■ What to do
Render this sentence from the article on Buddhist tourism in India into Spanish: "Yet, with less than 1 percent of India's population Buddhist today, lack of Buddhist communities around the Buddhist sites hinders the promotional pitch."

**** Document section

India's Bid to Promote 'Buddhist Tourism' Encounters Hurdles
By Kalinga Seneviratne
This article is the 29th in a series of joint productions of Lotus News Features and IDN-InDepthNews, flagship of the International Press Syndicate. Click here for previous series.
BODHGAYA (IDN) – In recent years the Indian government has been promoting the concept of a 'Buddhist Tourism Circuit' (BTC) with Bodhgaya – the site of the Buddha’s enlightenment under a Bo-Tree – as its centrepiece. Yet, with less than 1 percent of India's population Buddhist today, lack of Buddhist communities around the Buddhist sites hinders the promotional pitch. Bodhgaya is a good example.
Nangzey Dorjee, Secretary, Bodhgaya Temple Management Committee (BTMC) disagrees with that view. "How can you say there are no Buddhists here?" he asked. "There's so many Buddhist temples here. There's so many Buddhists staying or working with these temples. Taking all these as a whole, there is definitely a Buddhist community here," he argued.

********
**** Dataset entries

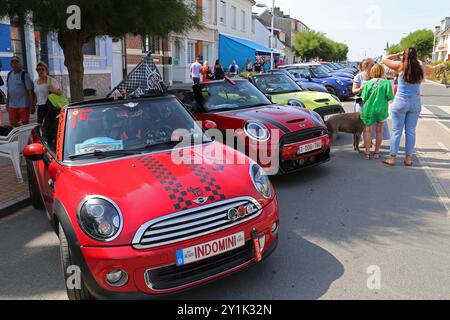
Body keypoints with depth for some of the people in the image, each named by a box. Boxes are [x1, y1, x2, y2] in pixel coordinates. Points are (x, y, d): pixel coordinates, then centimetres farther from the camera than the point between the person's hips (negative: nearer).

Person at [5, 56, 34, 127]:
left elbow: (30, 91, -11)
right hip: (12, 105, 6)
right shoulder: (9, 75, 12)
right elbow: (9, 90, 19)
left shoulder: (24, 75, -8)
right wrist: (7, 103, 18)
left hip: (23, 105, -6)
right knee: (13, 123, 8)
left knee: (25, 123, -1)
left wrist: (31, 105, -14)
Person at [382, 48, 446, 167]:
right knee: (411, 132, 10)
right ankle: (408, 159, 15)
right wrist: (441, 65, 47)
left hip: (400, 103, -3)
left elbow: (385, 60, 2)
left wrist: (398, 54, 10)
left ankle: (392, 158, 5)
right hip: (416, 103, 3)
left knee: (397, 131, 2)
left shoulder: (401, 66, -8)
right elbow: (434, 69, 26)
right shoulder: (423, 68, 3)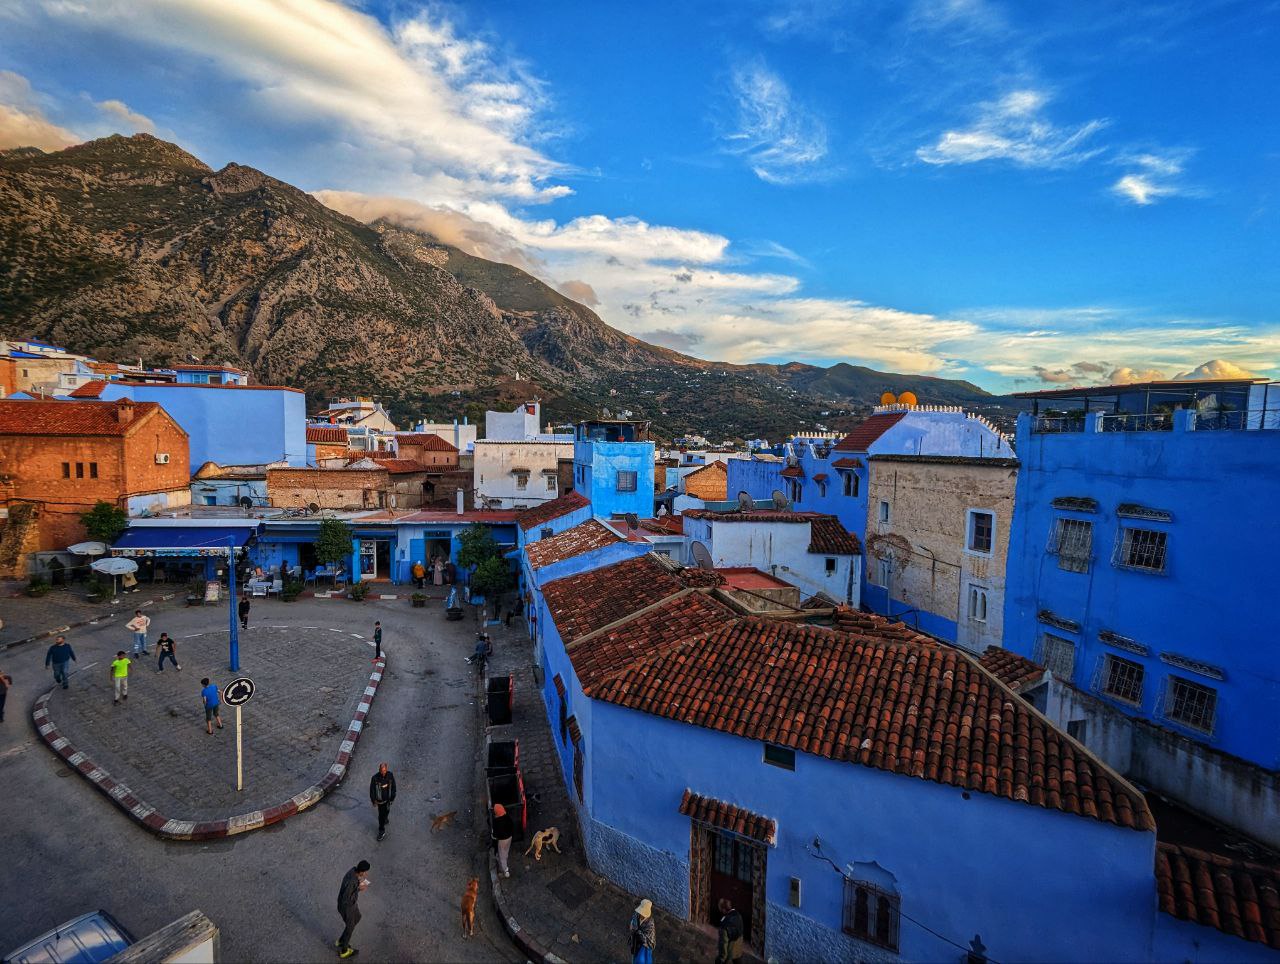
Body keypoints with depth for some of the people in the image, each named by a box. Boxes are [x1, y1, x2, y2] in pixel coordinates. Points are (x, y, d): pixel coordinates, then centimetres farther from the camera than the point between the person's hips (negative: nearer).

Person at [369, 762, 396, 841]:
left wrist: (392, 798, 1)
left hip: (388, 798, 3)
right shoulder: (375, 778, -26)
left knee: (387, 810, 25)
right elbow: (372, 789, -12)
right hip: (380, 799, -3)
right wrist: (373, 800, -6)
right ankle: (381, 831, 24)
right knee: (381, 815, 6)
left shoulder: (390, 775, -18)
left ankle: (385, 819, 57)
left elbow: (393, 786, -5)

********

■ Answer space
Sin embargo, dado que hoy menos del 1 por ciento de la población de la India es budista, la falta de comunidades budistas en torno a los sitios budistas obstaculiza el argumento promocional.